| Supplied text |
Still, the Prime Minister can go to the next election hand-on-heart claiming his Government has banked Australia’s first surplus since the days of Peter Costello.
On the second point, he can do no such thing.
Prior to the 2022 election, Mr Albanese was insistent that Labor’s policies on border protection were virtually the same as the Coalition’s. There was an acceptance that they’d lost the ideological battle. Australians did not want to return to the days of desperate people, conned into making perilous journeys by people smugglers, dying by the hundreds on our doorstep.
And so, Labor would continue to support Operation Sovereign Borders.
Labor would continue to support offshore processing of those seeking asylum.
Labor would continue to support third country resettlement for those whose claims for asylum were found to be genuine.
The only point of difference was that Labor would end the use of temporary protection and safe haven enterprise visas — but this was only a small tweak which would apply only to those who arrived in Australia prior to 2013.
It was reminiscent of Kevin Rudd’s 2007 mission to morph into Howard-lite — all the stuff you liked about the Liberals but with some of the spiky bits filed down to be a little more palatable.
But if anyone fell for it in 2022, they know better now.
Labor’s handling of both immigration and border security has been nothing short of disastrous.
Record levels of overseas arrivals pushed Australia’s population up by 2.5 per cent (or 659,800 people) in the year to September 2023. Housing has failed to pace with demand, fuelling a crippling nationwide housing crisis. Labor now says it will cap new arrivals at 260,000 by 2025.
Boats carrying asylum seekers are once again turning up in the nation’s north.
But most damning are its repeated and significant failings on immigration detention, which have compromised community safety.
The latest chapter of this slow-motion implosion is the revelation that nearly one in five of the non-citizens released after the High Court’s ruling that indefinite detention was unlawful are alleged to have reoffended since their release.
That’s in addition to news that a number of violent foreign criminals were allowed to remain in the country as a result of Immigration Minister Andrew Giles’ direction that strong connections to Australia could be used as grounds to fight deportation orders.
The level of incompetence displayed has been something to behold.
And it has solidified in voters’ minds that damning perception that Labor has been so desperate to shake — that it can’t be trusted to protect our borders.

| Excerpted data |
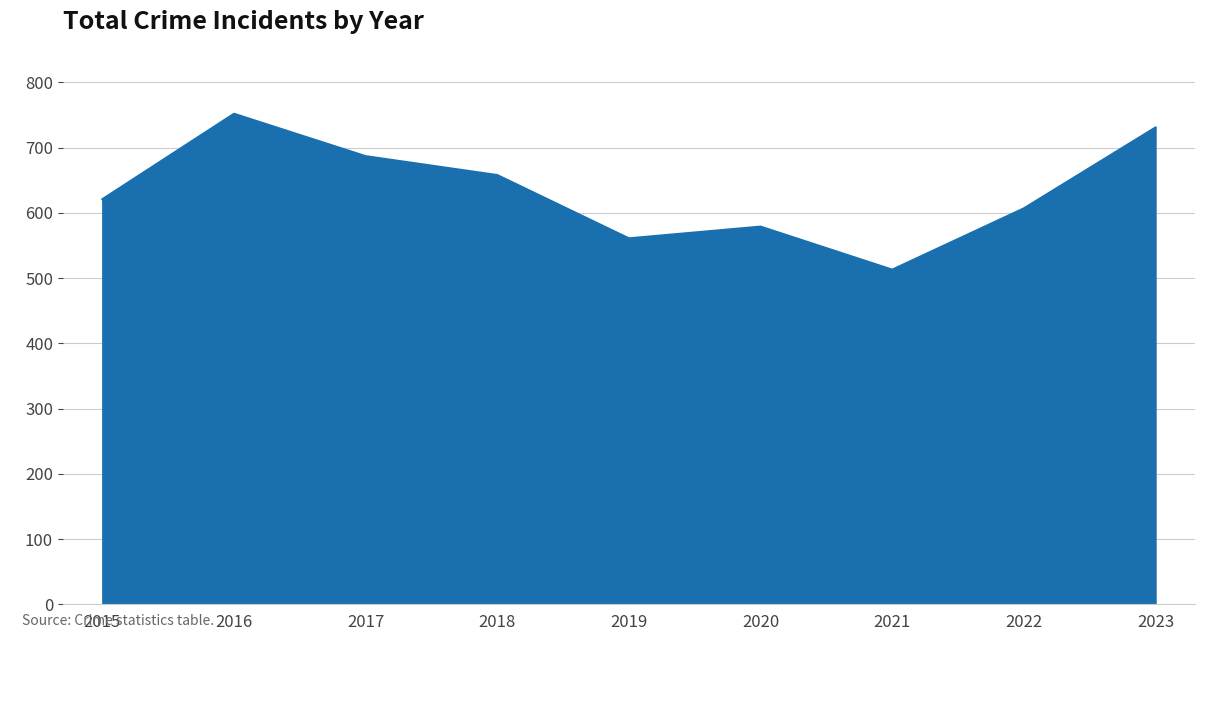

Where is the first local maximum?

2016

--

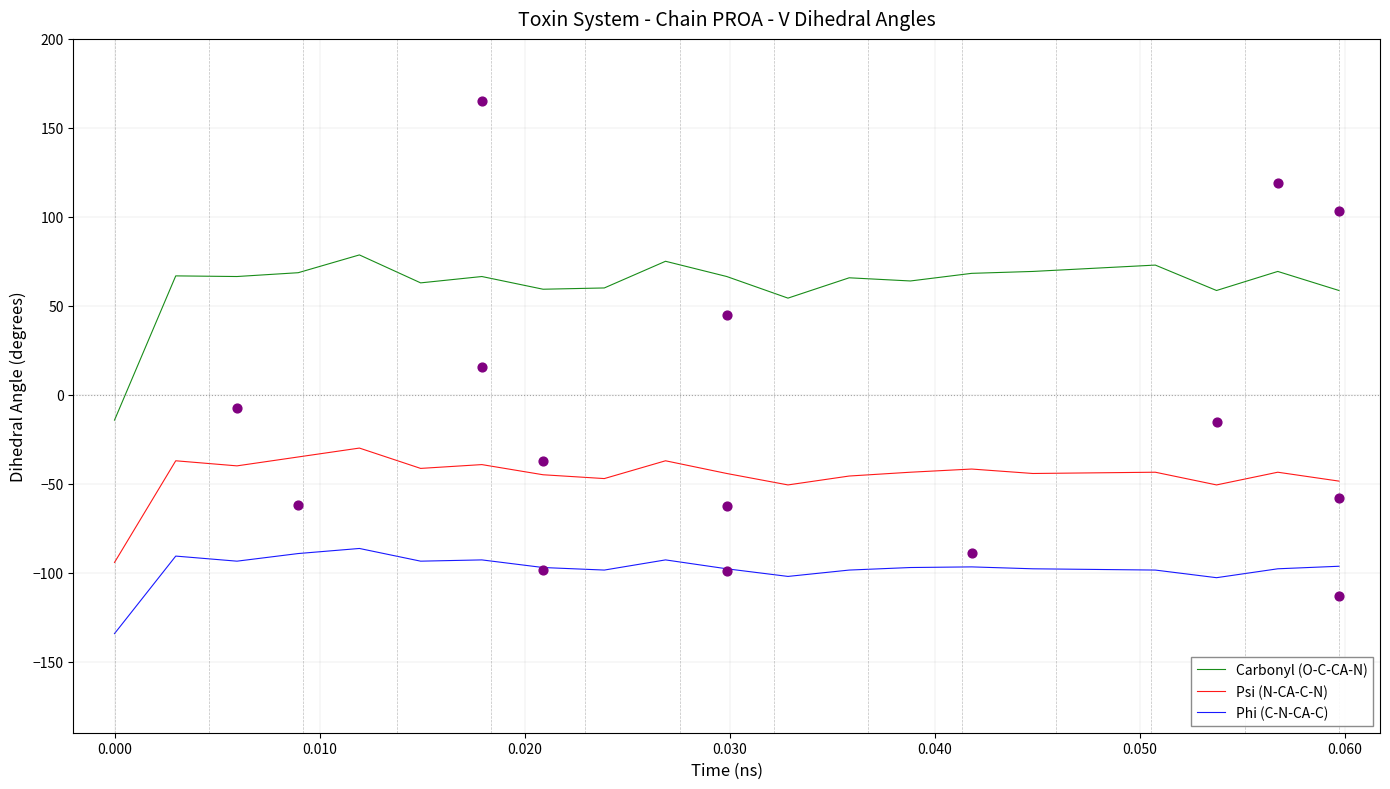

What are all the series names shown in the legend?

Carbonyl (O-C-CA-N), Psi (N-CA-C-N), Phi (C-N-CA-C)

| Tasks to carry out |
1. Retype the border policy passage starting at "The only point" and ending at "little more palatable.".
2. Answer these from the border policy passage:
(a) Which visas did Labor say it would end the use of?
(b) By what percentage did Australia's population grow in the year to September 2023?
(c) What share of the non-citizens released after the High Court's ruling are alleged to have reoffended?
Use only the border policy passage.

| Set of answers |
1.
The only point of difference was that Labor would end the use of temporary protection and safe haven enterprise visas — but this was only a small tweak which would apply only to those who arrived in Australia prior to 2013.
It was reminiscent of Kevin Rudd’s 2007 mission to morph into Howard-lite — all the stuff you liked about the Liberals but with some of the spiky bits filed down to be a little more palatable.

2.
(a) Temporary protection and safe haven enterprise visas
(b) 2.5 per cent
(c) Nearly one in five